I keep a couple of more formal collared shirts with some Microsoft "prestige" logos on them (I'm a Microsoft "MVP") for use when I'm teaching a technical class or giving a technical presentation in which connections with Microsoft might be useful. The brands then become tools to associate me with an expertise hierarchy.

I live in Olympia, where I know you lived, and as you know, it's bumper-sticker mecca for the activist set. I have my own neo-con tendencies, but I also have my christian anarchy currents. We don't have any bumperstickers (due to my wife's philosophy on public statements), but the one I've been most tempted to stick on is "Love others pre-emptively."

Posted by: Dave Shackelford on February 5, 2007 11:08 PM

I've gotten in the habit, since I was eighteen, of buying a college t-shirt for every college I visit. For example, a friend ran me by the Seminary bookshop at the University of Chicago, and I had to take a detour to the student shop to get a Chicago t-shirt. Whether prestigious or not, I always have to get a t-shirt -- I've got worn-out shirts from Tulane, Western Michigan, Kansas State, Sewanee, Columbia, none of which I have attended. I don't think I am leeching the prestige of these institutions ... I never expect that people wearing a university or college shirt actually went there. To me it's more of a collecting thing. I'm interested in universities, so I like having the t-shirt!

Posted by: James on February 6, 2007 1:18 AM

Once, I volunteered to translate the Google interface into Frisian, and I got a branded T-shirt in reward. Never wore the thing, even though I've been to meetings of webloggers where a Google T-shirt would have made stand out.

No, logos are a taboo.

Posted by: ijsbrand on February 6, 2007 7:51 AM

I don't get the whole concept behind logo wear. The clothing manufacturer pays a licensing fee to the logo's owner, and of course passes that fee along to buyers in the form of higher prices. That's why, for example, a cap with the NASCAR logo costs more than a logo-less cap regardless of material quality or workmanship or other physical attributes. You are (indirectly) paying NASCAR for the right to display its logo.

Yet by wearing the cap you are giving NASCAR free advertising - actually, you're paying them to run the ad.
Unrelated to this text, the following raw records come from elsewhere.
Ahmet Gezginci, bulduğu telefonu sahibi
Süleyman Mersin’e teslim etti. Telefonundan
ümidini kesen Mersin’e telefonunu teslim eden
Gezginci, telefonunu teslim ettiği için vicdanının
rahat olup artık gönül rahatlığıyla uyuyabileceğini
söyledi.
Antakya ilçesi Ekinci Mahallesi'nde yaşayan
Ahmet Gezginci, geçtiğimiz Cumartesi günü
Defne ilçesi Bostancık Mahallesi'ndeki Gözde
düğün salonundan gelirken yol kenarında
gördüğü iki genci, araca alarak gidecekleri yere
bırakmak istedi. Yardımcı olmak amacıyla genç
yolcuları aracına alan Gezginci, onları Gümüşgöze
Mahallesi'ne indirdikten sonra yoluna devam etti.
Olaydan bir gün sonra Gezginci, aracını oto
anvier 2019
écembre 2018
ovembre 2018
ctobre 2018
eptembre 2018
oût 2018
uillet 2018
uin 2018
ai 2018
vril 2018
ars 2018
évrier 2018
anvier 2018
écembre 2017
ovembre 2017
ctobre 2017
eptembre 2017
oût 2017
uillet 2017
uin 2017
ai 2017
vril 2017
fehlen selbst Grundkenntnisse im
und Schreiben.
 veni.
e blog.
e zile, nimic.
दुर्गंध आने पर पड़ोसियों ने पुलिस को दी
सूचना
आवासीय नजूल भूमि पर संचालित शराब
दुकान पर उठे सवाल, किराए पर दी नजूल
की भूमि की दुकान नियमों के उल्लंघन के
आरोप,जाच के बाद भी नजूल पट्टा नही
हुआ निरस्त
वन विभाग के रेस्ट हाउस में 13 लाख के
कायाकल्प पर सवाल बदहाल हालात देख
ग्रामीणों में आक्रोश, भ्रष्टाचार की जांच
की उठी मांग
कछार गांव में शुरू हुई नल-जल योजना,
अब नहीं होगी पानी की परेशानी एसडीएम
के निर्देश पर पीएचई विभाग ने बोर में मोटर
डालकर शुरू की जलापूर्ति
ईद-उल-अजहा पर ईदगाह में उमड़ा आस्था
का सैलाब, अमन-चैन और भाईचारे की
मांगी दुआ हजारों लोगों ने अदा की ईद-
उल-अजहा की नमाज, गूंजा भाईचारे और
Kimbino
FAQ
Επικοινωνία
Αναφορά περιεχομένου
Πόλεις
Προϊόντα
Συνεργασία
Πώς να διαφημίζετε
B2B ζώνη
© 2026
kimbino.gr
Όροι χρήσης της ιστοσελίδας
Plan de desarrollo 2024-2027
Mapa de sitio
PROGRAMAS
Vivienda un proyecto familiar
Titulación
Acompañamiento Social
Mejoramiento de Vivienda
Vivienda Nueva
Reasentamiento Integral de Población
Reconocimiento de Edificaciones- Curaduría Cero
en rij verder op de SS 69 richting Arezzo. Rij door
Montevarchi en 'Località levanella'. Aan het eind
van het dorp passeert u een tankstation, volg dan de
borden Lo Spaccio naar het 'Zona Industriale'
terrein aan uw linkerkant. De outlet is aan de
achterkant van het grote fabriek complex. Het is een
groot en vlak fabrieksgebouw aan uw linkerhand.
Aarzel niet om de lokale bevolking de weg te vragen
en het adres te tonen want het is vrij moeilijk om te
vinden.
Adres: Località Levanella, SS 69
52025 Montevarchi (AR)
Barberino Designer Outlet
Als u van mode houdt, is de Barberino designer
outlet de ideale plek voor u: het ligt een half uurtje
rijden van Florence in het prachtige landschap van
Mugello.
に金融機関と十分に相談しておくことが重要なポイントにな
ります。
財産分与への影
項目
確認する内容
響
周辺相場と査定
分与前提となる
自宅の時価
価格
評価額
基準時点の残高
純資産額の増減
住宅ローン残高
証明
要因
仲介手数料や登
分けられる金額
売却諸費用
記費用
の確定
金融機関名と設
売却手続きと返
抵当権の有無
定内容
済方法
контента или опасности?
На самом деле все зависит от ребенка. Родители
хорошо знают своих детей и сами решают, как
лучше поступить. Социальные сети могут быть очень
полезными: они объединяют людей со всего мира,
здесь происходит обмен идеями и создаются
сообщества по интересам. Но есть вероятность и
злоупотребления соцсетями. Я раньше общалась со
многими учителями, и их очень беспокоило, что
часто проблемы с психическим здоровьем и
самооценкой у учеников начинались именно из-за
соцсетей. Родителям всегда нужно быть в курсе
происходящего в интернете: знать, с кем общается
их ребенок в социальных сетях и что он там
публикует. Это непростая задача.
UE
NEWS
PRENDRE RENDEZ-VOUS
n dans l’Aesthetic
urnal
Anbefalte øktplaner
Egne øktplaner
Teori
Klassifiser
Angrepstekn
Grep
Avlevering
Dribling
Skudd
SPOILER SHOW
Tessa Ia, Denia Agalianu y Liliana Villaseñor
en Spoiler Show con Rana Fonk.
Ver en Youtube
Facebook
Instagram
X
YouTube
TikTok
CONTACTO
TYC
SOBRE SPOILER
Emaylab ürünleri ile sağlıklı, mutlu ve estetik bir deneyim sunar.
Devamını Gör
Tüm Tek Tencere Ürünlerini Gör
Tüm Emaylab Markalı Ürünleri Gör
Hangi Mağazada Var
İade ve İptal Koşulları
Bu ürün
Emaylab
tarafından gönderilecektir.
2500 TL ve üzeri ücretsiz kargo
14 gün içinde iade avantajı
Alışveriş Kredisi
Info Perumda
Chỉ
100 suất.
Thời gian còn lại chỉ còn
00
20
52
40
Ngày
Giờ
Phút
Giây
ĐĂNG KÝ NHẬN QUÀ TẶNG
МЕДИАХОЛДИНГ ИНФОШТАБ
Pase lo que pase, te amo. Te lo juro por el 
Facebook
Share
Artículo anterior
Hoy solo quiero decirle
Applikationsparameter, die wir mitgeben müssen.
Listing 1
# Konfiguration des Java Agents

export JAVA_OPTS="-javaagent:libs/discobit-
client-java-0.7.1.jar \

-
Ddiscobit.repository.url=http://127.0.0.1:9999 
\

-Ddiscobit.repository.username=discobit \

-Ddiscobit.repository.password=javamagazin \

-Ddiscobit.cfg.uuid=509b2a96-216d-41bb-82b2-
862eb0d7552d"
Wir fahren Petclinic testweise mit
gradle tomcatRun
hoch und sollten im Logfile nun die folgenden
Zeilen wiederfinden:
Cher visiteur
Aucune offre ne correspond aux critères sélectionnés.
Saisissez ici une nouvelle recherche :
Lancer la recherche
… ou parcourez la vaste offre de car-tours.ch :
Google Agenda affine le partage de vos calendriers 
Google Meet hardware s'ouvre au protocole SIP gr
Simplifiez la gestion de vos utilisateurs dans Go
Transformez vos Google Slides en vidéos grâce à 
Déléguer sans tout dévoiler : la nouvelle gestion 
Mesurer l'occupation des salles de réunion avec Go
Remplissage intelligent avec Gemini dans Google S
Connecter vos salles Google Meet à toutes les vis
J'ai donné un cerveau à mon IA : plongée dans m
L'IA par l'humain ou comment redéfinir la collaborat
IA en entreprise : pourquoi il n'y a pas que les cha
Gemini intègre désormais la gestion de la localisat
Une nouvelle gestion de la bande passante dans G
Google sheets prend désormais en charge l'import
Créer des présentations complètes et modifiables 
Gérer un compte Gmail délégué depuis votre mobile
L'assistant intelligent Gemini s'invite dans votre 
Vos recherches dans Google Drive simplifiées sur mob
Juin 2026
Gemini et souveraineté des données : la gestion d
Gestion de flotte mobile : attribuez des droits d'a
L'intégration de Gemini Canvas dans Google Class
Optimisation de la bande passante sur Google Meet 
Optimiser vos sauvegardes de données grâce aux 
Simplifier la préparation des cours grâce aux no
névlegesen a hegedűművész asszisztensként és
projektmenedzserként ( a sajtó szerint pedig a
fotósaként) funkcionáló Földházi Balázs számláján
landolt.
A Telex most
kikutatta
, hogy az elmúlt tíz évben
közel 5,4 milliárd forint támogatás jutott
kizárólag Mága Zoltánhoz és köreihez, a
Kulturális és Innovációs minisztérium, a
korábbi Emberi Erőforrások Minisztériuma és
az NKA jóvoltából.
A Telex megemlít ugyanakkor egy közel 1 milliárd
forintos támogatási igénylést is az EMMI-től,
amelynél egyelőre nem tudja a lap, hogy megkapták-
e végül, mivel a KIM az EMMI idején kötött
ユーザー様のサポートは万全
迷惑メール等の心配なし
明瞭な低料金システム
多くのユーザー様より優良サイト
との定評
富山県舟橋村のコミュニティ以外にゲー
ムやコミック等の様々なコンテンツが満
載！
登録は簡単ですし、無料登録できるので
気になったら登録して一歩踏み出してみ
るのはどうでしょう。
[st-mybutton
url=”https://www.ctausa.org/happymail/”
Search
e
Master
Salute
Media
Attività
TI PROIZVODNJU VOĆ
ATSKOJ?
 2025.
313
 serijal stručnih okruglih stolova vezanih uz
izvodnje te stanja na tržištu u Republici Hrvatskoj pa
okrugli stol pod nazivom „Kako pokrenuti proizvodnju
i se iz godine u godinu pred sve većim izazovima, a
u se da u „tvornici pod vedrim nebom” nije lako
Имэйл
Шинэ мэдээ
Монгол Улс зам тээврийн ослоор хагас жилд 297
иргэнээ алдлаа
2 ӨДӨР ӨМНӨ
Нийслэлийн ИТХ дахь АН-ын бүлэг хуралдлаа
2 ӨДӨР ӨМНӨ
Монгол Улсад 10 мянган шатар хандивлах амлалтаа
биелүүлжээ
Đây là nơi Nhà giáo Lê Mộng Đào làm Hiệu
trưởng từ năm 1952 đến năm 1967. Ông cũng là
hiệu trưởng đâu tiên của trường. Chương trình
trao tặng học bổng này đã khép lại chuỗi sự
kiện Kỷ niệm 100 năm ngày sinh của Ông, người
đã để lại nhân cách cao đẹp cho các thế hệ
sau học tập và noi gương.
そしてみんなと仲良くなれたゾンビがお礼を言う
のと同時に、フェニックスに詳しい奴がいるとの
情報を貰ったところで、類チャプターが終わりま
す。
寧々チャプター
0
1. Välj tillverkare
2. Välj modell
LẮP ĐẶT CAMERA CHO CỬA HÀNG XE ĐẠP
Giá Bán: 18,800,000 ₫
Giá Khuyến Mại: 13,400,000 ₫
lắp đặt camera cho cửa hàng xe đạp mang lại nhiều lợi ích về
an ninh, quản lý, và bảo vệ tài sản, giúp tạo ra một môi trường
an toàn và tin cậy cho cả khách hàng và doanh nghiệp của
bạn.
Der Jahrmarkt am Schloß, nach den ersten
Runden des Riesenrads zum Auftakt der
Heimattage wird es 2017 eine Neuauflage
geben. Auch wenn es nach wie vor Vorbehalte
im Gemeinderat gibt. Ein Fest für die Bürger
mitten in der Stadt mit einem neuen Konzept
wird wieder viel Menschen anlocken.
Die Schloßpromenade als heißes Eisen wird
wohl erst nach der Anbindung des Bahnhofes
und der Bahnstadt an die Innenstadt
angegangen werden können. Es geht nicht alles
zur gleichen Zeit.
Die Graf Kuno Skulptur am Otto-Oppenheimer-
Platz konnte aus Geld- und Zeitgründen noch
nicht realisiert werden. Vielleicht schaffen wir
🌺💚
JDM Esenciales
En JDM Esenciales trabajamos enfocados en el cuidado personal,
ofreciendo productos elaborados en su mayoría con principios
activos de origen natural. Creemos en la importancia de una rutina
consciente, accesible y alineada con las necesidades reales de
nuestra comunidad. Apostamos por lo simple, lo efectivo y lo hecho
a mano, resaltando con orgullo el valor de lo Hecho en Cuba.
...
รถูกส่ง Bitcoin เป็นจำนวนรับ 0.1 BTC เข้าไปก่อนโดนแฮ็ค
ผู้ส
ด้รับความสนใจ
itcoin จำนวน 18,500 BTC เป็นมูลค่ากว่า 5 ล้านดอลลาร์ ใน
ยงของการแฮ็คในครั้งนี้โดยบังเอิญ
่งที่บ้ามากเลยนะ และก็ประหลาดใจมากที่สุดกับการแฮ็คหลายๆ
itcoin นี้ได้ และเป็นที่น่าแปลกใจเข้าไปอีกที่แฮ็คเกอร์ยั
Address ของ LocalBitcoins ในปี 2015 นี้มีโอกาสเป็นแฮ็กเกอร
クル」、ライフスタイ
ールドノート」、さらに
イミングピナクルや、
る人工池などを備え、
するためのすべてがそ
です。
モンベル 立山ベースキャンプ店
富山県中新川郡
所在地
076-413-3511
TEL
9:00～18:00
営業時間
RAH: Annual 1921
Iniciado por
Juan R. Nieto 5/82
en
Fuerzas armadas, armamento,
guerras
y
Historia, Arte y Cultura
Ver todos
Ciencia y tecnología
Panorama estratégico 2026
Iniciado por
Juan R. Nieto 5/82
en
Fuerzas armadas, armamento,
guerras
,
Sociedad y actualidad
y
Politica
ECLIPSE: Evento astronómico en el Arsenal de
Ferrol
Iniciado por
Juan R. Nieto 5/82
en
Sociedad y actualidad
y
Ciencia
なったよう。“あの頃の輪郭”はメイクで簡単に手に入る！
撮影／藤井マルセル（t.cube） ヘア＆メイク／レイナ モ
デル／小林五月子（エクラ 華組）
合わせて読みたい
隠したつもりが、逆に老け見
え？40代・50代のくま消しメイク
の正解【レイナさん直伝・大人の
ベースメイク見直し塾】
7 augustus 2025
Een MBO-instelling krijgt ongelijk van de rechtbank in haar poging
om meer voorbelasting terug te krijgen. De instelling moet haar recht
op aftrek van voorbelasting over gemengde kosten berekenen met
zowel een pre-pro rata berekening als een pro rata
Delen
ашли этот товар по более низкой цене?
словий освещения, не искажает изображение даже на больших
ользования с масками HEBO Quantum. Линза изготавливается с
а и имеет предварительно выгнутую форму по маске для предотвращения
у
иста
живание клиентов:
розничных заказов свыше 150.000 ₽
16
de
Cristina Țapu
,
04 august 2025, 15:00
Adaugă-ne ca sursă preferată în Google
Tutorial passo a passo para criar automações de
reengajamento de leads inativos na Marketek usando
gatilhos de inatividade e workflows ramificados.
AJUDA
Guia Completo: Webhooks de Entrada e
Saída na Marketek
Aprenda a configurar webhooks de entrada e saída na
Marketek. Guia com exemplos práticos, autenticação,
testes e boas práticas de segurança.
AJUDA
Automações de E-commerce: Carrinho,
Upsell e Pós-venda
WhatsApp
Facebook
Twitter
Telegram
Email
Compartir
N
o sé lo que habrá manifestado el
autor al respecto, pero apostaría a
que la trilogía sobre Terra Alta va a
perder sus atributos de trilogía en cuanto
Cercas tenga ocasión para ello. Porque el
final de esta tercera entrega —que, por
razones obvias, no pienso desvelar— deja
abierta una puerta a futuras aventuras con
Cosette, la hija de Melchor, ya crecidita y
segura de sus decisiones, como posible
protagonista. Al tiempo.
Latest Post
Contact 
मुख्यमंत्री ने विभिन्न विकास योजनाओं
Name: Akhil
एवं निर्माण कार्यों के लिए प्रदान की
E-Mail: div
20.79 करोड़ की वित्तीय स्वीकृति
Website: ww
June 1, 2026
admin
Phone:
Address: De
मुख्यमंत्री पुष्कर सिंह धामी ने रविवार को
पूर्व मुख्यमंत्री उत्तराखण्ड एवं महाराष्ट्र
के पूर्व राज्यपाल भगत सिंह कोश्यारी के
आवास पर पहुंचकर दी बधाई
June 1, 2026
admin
By all rights NASCAR should be paying you, by subsidizing part of the cost of the cap.

Posted by: Peter on February 6, 2007 9:00 AM

I'm with Peter.

3rd generation advertising geek + 10 years as a copywriter + 10 years as a commercial actress = nobody gets my bod w/o renting it.

Except, you know, The BF. I can't give it away fast enough to him...

Posted by: communicatrix on February 6, 2007 1:27 PM

I could instantly relate to that William Gibson character, too. For many years now, I haven't been able to comfortably wear any clothing with any wording, symbols, logos, etc. on it.

That means that several clothing labels are off the list, some of which might have things I would otherwise wear. But I won't have a Ralph Lauren polo pony riding across me. A very small label somewhere, OK. But not right front and center.

Posted by: Derek Lowe on February 6, 2007 10:23 PM

Dave -- I didn't know I had any/many Oly readers. I used to work in state gummint at OFM and had to be careful on my treatment of certain subjects. Retirement is nice!

James -- I used to buy tiny college beer mugs once in a while. Difficult to wear, fortunately.

Derek -- Ditto me, in general. An itsy-bity logo is okay if I really seriously like the garment. But I avoided Tommy garb because of the large labels (they wised-up on Jeans, which I now wear).